- **To do**
(a) In the passage about Ahmadinejad, what did he neglect to tell his vice president?
(b) In the passage about Ahmadinejad, why does the writer treat such speeches as more than a wishful expectation?
====== Passage ======
As has been the pattern with the Islamic Republic, these kinds of speeches indicate not merely a wishful expectation but a suggestion for a future agenda. Whether this tradition is rooted in Islamic teachings or was introduced by the Iranian revolution I have no idea, but I do know that it appeared from the time of the hostage crisis, when Imam Khomeini would “hint” almost every day how the so called “students” would feel, think, and act, and they would do exactly the same by the evening.


And so, innovation started right after his speech. Ahmadinejad, who himself is always full of innovation, came up with something that surpassed whatever innovation an ordinary human being might have come with, i.e., “being appointed for the Divine Management of the world.” I’m sure there are some people more qualified to explain what he means; and while awaiting an explanation, I cannot hide my amazement at the visual as well as comical potential of this phrase.


While he was busy creating this amazing “Divine Management,” he forgot to mention to his vice president that he would change two of his cabinet ministers!


I do not think anyone would be surprised anymore to hear such statements from Ahmadinejad, or even raise a question as to why a president has so many consultants and advisors if he does not consult with them.
====== Extracted entries ======
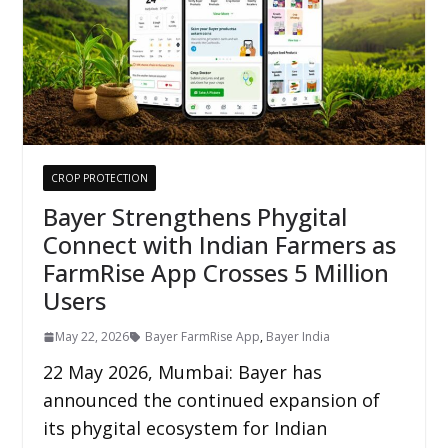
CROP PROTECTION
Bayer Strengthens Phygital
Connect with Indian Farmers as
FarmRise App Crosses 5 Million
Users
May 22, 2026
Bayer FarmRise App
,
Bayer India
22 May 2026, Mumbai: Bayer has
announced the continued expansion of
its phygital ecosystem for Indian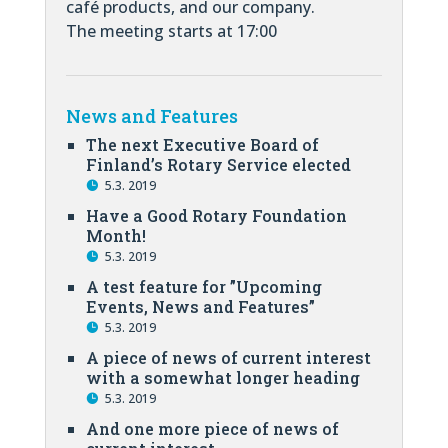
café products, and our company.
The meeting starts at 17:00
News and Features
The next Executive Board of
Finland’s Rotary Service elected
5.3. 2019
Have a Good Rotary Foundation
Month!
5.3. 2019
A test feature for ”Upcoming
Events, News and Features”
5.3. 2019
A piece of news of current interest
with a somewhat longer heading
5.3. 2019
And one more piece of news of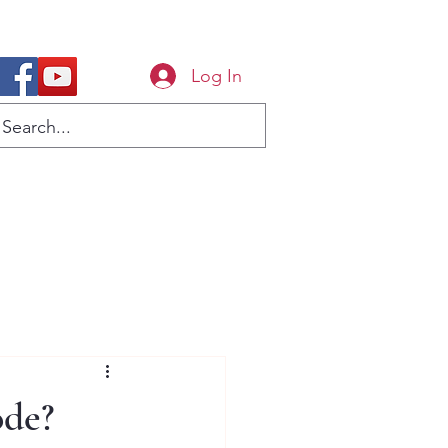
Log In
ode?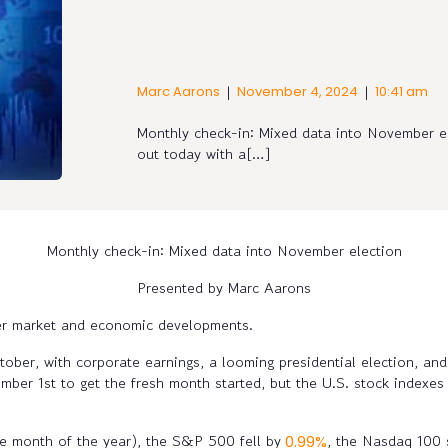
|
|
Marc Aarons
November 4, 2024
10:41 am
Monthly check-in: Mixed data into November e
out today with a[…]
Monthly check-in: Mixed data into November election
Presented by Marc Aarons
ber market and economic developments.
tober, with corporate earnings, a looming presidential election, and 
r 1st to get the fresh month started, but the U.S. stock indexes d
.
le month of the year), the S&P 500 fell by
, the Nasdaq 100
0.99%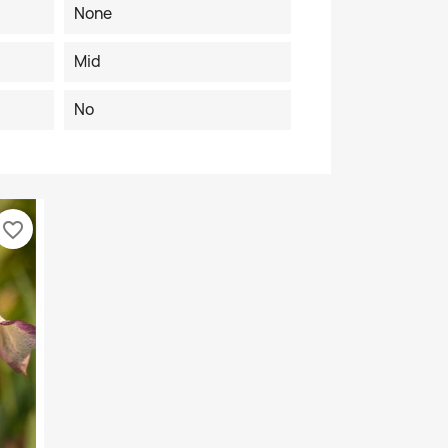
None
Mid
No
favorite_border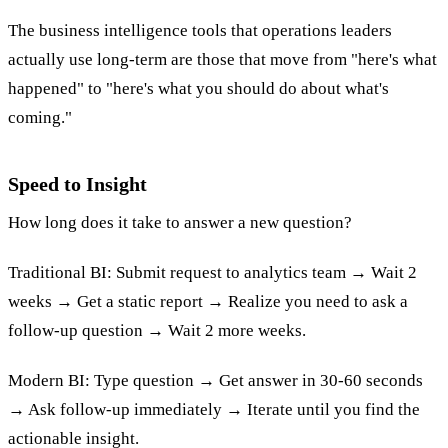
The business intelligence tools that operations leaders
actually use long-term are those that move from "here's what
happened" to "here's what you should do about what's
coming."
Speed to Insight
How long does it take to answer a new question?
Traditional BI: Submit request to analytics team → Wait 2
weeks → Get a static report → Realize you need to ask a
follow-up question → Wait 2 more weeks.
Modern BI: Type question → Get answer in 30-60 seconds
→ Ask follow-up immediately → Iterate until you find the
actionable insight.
======
- **Task-by-task solutions**
(a) He neglected to tell his vice president that he would change two of his cabinet ministers.

(b) The writer says that in the Islamic Republic these speeches follow a pattern of suggesting a future agenda. This pattern dates from the hostage crisis. Back then, Imam Khomeini would hint almost daily how the so-called "students" would feel, think and act, and by evening they would do exactly that.